**EXERCISE DESCRIPTION:** Turn the lines below into a numbered list, leaving out any blank ones.
Top of DATASET ENTRIES
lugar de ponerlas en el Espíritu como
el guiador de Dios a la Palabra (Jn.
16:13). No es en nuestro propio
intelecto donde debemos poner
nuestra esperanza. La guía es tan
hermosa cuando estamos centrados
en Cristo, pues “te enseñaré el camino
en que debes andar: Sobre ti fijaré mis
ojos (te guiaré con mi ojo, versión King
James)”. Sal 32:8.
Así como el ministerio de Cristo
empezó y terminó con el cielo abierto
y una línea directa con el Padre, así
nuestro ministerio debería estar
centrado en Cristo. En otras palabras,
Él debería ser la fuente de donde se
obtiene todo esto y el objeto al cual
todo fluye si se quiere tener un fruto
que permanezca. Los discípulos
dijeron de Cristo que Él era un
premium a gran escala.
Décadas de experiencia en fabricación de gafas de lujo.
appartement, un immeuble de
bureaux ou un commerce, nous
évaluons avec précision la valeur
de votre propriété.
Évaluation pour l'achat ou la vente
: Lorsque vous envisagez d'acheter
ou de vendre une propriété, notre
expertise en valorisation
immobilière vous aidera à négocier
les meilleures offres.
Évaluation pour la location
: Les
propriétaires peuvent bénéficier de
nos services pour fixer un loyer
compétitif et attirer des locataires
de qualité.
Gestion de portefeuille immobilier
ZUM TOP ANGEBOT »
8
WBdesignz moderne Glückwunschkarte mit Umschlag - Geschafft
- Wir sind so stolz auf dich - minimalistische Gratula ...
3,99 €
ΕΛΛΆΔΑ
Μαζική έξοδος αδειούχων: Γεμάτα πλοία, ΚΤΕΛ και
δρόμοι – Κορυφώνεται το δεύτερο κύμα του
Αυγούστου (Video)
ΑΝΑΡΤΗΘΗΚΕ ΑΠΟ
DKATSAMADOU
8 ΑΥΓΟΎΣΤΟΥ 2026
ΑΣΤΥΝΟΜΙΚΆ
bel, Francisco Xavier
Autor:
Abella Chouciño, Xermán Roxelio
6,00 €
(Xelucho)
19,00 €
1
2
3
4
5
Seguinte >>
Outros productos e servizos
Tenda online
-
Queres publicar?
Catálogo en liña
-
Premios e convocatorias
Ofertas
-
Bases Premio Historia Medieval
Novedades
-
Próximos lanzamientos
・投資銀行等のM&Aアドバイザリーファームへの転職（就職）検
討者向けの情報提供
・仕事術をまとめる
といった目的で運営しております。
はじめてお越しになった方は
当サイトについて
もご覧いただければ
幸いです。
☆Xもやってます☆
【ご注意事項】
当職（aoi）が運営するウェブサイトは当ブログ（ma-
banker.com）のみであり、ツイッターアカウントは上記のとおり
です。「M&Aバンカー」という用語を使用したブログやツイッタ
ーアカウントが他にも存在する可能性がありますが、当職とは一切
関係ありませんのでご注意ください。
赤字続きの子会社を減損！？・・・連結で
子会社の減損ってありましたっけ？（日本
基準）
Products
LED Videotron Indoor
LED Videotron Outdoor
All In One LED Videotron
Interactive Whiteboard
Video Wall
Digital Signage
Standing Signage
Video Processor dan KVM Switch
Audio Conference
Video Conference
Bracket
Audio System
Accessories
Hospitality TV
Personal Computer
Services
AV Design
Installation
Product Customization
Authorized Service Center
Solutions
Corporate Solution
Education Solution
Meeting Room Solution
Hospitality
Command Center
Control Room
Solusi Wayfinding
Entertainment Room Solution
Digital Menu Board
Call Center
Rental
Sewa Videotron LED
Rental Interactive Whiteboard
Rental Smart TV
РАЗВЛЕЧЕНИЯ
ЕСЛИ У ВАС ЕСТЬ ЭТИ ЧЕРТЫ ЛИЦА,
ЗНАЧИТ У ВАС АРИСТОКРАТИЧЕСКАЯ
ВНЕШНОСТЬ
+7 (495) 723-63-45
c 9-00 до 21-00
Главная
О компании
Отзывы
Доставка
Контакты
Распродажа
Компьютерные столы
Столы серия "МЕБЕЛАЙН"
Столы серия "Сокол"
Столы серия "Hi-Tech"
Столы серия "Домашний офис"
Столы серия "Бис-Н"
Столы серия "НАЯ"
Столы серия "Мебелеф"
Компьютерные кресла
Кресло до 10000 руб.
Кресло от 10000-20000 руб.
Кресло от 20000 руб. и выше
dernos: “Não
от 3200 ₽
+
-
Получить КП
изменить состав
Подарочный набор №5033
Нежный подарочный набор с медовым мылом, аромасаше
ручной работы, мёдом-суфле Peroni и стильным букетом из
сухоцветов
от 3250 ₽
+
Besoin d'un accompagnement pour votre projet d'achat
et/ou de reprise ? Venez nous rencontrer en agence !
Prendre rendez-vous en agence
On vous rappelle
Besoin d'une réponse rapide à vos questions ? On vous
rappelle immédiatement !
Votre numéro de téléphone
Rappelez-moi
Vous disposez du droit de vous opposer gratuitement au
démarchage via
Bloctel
Bottom of DATASET ENTRIES
**SOLUTION FOR THIS PROBLEM:**
1. lugar de ponerlas en el Espíritu como
2. el guiador de Dios a la Palabra (Jn.
3. 16:13). No es en nuestro propio
4. intelecto donde debemos poner
5. nuestra esperanza. La guía es tan
6. hermosa cuando estamos centrados
7. en Cristo, pues “te enseñaré el camino
8. en que debes andar: Sobre ti fijaré mis
9. ojos (te guiaré con mi ojo, versión King
10. James)”. Sal 32:8.
11. Así como el ministerio de Cristo
12. empezó y terminó con el cielo abierto
13. y una línea directa con el Padre, así
14. nuestro ministerio debería estar
15. centrado en Cristo. En otras palabras,
16. Él debería ser la fuente de donde se
17. obtiene todo esto y el objeto al cual
18. todo fluye si se quiere tener un fruto
19. que permanezca. Los discípulos
20. dijeron de Cristo que Él era un
21. premium a gran escala.
22. Décadas de experiencia en fabricación de gafas de lujo.
23. appartement, un immeuble de
24. bureaux ou un commerce, nous
25. évaluons avec précision la valeur
26. de votre propriété.
27. Évaluation pour l'achat ou la vente
28. : Lorsque vous envisagez d'acheter
29. ou de vendre une propriété, notre
30. expertise en valorisation
31. immobilière vous aidera à négocier
32. les meilleures offres.
33. Évaluation pour la location
34. : Les
35. propriétaires peuvent bénéficier de
36. nos services pour fixer un loyer
37. compétitif et attirer des locataires
38. de qualité.
39. Gestion de portefeuille immobilier
40. ZUM TOP ANGEBOT »
41. 8
42. WBdesignz moderne Glückwunschkarte mit Umschlag - Geschafft
43. - Wir sind so stolz auf dich - minimalistische Gratula ...
44. 3,99 €
45. ΕΛΛΆΔΑ
46. Μαζική έξοδος αδειούχων: Γεμάτα πλοία, ΚΤΕΛ και
47. δρόμοι – Κορυφώνεται το δεύτερο κύμα του
48. Αυγούστου (Video)
49. ΑΝΑΡΤΗΘΗΚΕ ΑΠΟ
50. DKATSAMADOU
51. 8 ΑΥΓΟΎΣΤΟΥ 2026
52. ΑΣΤΥΝΟΜΙΚΆ
53. bel, Francisco Xavier
54. Autor:
55. Abella Chouciño, Xermán Roxelio
56. 6,00 €
57. (Xelucho)
58. 19,00 €
59. 1
60. 2
61. 3
62. 4
63. 5
64. Seguinte >>
65. Outros productos e servizos
66. Tenda online
67. -
68. Queres publicar?
69. Catálogo en liña
70. -
71. Premios e convocatorias
72. Ofertas
73. -
74. Bases Premio Historia Medieval
75. Novedades
76. -
77. Próximos lanzamientos
78. ・投資銀行等のM&Aアドバイザリーファームへの転職（就職）検
79. 討者向けの情報提供
80. ・仕事術をまとめる
81. といった目的で運営しております。
82. はじめてお越しになった方は
83. 当サイトについて
84. もご覧いただければ
85. 幸いです。
86. ☆Xもやってます☆
87. 【ご注意事項】
88. 当職（aoi）が運営するウェブサイトは当ブログ（ma-
89. banker.com）のみであり、ツイッターアカウントは上記のとおり
90. です。「M&Aバンカー」という用語を使用したブログやツイッタ
91. ーアカウントが他にも存在する可能性がありますが、当職とは一切
92. 関係ありませんのでご注意ください。
93. 赤字続きの子会社を減損！？・・・連結で
94. 子会社の減損ってありましたっけ？（日本
95. 基準）
96. Products
97. LED Videotron Indoor
98. LED Videotron Outdoor
99. All In One LED Videotron
100. Interactive Whiteboard
101. Video Wall
102. Digital Signage
103. Standing Signage
104. Video Processor dan KVM Switch
105. Audio Conference
106. Video Conference
107. Bracket
108. Audio System
109. Accessories
110. Hospitality TV
111. Personal Computer
112. Services
113. AV Design
114. Installation
115. Product Customization
116. Authorized Service Center
117. Solutions
118. Corporate Solution
119. Education Solution
120. Meeting Room Solution
121. Hospitality
122. Command Center
123. Control Room
124. Solusi Wayfinding
125. Entertainment Room Solution
126. Digital Menu Board
127. Call Center
128. Rental
129. Sewa Videotron LED
130. Rental Interactive Whiteboard
131. Rental Smart TV
132. РАЗВЛЕЧЕНИЯ
133. ЕСЛИ У ВАС ЕСТЬ ЭТИ ЧЕРТЫ ЛИЦА,
134. ЗНАЧИТ У ВАС АРИСТОКРАТИЧЕСКАЯ
135. ВНЕШНОСТЬ
136. +7 (495) 723-63-45
137. c 9-00 до 21-00
138. Главная
139. О компании
140. Отзывы
141. Доставка
142. Контакты
143. Распродажа
144. Компьютерные столы
145. Столы серия "МЕБЕЛАЙН"
146. Столы серия "Сокол"
147. Столы серия "Hi-Tech"
148. Столы серия "Домашний офис"
149. Столы серия "Бис-Н"
150. Столы серия "НАЯ"
151. Столы серия "Мебелеф"
152. Компьютерные кресла
153. Кресло до 10000 руб.
154. Кресло от 10000-20000 руб.
155. Кресло от 20000 руб. и выше
156. dernos: “Não
157. от 3200 ₽
158. +
159. -
160. Получить КП
161. изменить состав
162. Подарочный набор №5033
163. Нежный подарочный набор с медовым мылом, аромасаше
164. ручной работы, мёдом-суфле Peroni и стильным букетом из
165. сухоцветов
166. от 3250 ₽
167. +
168. Besoin d'un accompagnement pour votre projet d'achat
169. et/ou de reprise ? Venez nous rencontrer en agence !
170. Prendre rendez-vous en agence
171. On vous rappelle
172. Besoin d'une réponse rapide à vos questions ? On vous
173. rappelle immédiatement !
174. Votre numéro de téléphone
175. Rappelez-moi
176. Vous disposez du droit de vous opposer gratuitement au
177. démarchage via
178. Bloctel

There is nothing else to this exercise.